» What the exercise asks: Convert every line of text in the data below into a JSON list of strings, one string per line, skipping any blank lines.

» Provided entries:
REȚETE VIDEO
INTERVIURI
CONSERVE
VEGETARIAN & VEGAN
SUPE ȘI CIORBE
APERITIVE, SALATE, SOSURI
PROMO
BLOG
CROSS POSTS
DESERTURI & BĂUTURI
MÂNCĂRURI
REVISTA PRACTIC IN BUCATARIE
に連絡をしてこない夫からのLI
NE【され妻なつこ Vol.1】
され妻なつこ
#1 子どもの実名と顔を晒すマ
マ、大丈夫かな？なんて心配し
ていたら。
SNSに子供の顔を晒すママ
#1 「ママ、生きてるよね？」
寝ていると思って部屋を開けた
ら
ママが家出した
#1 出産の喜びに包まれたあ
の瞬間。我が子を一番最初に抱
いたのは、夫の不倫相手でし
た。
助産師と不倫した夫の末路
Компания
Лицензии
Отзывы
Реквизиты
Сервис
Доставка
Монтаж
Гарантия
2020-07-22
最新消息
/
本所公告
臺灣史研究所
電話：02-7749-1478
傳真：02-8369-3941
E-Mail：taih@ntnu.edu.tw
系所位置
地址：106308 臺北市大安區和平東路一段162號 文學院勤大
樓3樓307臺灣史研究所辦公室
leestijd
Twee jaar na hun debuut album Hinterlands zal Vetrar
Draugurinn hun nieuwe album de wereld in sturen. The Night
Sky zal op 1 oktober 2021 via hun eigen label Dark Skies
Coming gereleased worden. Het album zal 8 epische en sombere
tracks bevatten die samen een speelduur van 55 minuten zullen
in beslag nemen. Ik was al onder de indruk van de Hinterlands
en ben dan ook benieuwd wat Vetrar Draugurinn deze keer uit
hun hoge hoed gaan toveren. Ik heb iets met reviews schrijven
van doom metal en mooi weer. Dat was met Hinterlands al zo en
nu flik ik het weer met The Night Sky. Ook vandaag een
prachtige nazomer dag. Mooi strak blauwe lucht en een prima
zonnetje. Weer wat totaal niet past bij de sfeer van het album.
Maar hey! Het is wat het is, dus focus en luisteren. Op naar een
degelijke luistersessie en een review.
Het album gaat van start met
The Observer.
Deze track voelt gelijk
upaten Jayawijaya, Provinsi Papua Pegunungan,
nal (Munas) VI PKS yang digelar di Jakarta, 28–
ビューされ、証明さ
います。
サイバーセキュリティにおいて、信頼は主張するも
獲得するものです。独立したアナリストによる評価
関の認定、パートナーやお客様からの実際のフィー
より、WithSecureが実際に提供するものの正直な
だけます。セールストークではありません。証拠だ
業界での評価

» Output for this exercise:
[
  "REȚETE VIDEO",
  "INTERVIURI",
  "CONSERVE",
  "VEGETARIAN & VEGAN",
  "SUPE ȘI CIORBE",
  "APERITIVE, SALATE, SOSURI",
  "PROMO",
  "BLOG",
  "CROSS POSTS",
  "DESERTURI & BĂUTURI",
  "MÂNCĂRURI",
  "REVISTA PRACTIC IN BUCATARIE",
  "に連絡をしてこない夫からのLI",
  "NE【され妻なつこ Vol.1】",
  "され妻なつこ",
  "#1 子どもの実名と顔を晒すマ",
  "マ、大丈夫かな？なんて心配し",
  "ていたら。",
  "SNSに子供の顔を晒すママ",
  "#1 「ママ、生きてるよね？」",
  "寝ていると思って部屋を開けた",
  "ら",
  "ママが家出した",
  "#1 出産の喜びに包まれたあ",
  "の瞬間。我が子を一番最初に抱",
  "いたのは、夫の不倫相手でし",
  "た。",
  "助産師と不倫した夫の末路",
  "Компания",
  "Лицензии",
  "Отзывы",
  "Реквизиты",
  "Сервис",
  "Доставка",
  "Монтаж",
  "Гарантия",
  "2020-07-22",
  "最新消息",
  "/",
  "本所公告",
  "臺灣史研究所",
  "電話：02-7749-1478",
  "傳真：02-8369-3941",
  "E-Mail：taih@ntnu.edu.tw",
  "系所位置",
  "地址：106308 臺北市大安區和平東路一段162號 文學院勤大",
  "樓3樓307臺灣史研究所辦公室",
  "leestijd",
  "Twee jaar na hun debuut album Hinterlands zal Vetrar",
  "Draugurinn hun nieuwe album de wereld in sturen. The Night",
  "Sky zal op 1 oktober 2021 via hun eigen label Dark Skies",
  "Coming gereleased worden. Het album zal 8 epische en sombere",
  "tracks bevatten die samen een speelduur van 55 minuten zullen",
  "in beslag nemen. Ik was al onder de indruk van de Hinterlands",
  "en ben dan ook benieuwd wat Vetrar Draugurinn deze keer uit",
  "hun hoge hoed gaan toveren. Ik heb iets met reviews schrijven",
  "van doom metal en mooi weer. Dat was met Hinterlands al zo en",
  "nu flik ik het weer met The Night Sky. Ook vandaag een",
  "prachtige nazomer dag. Mooi strak blauwe lucht en een prima",
  "zonnetje. Weer wat totaal niet past bij de sfeer van het album.",
  "Maar hey! Het is wat het is, dus focus en luisteren. Op naar een",
  "degelijke luistersessie en een review.",
  "Het album gaat van start met",
  "The Observer.",
  "Deze track voelt gelijk",
  "upaten Jayawijaya, Provinsi Papua Pegunungan,",
  "nal (Munas) VI PKS yang digelar di Jakarta, 28–",
  "ビューされ、証明さ",
  "います。",
  "サイバーセキュリティにおいて、信頼は主張するも",
  "獲得するものです。独立したアナリストによる評価",
  "関の認定、パートナーやお客様からの実際のフィー",
  "より、WithSecureが実際に提供するものの正直な",
  "だけます。セールストークではありません。証拠だ",
  "業界での評価"
]